- Occupation: Climate change activist
- Employer: Barranquilla +20

= Xiomara Acevedo =

Colombian climate activist; founder and CEO of Barranquilla +20

Xiomara Acevedo is a Colombian climate change activist. As founder and CEO of the NGO Barranquilla +20, she has argued for the inclusion of women and young people's voices in climate justice.

== Career ==
Acevedo founded Barranquilla +20 in 2012, and as of 2022, is the CEO. Barranquilla +20 is a youth-led non-governmental organization focused on climate activism and environmentalism in Barranquilla and throughout Latin America.

Acevedo co-founded the network "El Orinoco se adapta" (Orinoco adapts), which uses a gender-based approach toward addressing and adapting to climate change in the Orinoquía natural region, around 2014.

In 2015, Acevedo worked for the World Wide Fund for Nature in Paraguay.

From 2016 to 2019, Acevedo worked as a climate change expert for the government of Nariño, Colombia, coordinating climate change policy.

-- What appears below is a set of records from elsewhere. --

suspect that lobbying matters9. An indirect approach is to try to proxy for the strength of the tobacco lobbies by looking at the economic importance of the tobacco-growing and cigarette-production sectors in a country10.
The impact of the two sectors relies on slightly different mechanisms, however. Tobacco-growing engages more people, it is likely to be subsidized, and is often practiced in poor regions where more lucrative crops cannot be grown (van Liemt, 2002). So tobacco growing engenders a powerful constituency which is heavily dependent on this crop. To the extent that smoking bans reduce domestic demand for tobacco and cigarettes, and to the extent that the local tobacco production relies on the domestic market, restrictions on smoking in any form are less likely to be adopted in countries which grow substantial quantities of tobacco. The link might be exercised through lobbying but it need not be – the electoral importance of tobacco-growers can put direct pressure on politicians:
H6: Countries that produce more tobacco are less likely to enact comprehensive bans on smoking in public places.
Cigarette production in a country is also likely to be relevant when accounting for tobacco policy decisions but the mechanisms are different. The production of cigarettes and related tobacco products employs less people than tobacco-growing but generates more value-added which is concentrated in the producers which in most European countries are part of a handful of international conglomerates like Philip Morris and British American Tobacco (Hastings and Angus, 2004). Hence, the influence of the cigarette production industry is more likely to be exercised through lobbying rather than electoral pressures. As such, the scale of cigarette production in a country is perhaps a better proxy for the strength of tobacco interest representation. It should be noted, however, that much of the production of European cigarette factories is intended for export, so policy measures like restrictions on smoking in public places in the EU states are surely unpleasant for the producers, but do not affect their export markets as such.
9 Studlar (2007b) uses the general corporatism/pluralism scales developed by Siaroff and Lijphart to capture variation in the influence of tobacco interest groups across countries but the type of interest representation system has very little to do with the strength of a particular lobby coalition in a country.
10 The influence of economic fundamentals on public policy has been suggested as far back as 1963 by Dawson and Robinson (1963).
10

In 2021, Acevedo attended the 2021 United Nations Climate Change Conference (COP26), as part of the Women and Gender Constituency. She advocated for the importance of women's rights in achieving climate justice.

Acevedo directs the Women for Climate Justice project (a project of Barranquilla +20), a 2021 initiative that emphasizes the climate leadership of young women from across Colombia. Barranquilla +20 was awarded $50,000 for the project by the Bill & Melinda Gates Foundation in 2021.

Acevedo is on the steering committee of the Global Youth Biodiversity Network and the Youth Fund Committee of the Global Youth Climate Action Fund.

== Personal life ==
Acevedo is from Barranquilla, Colombia.

Acevedo is a graduate of Universidad del Norte, Colombia, from which she took a degree in international relations, with a focus on international law. Acevedo attended the Frankfurt School of Finance & Management, where she studied climate finance.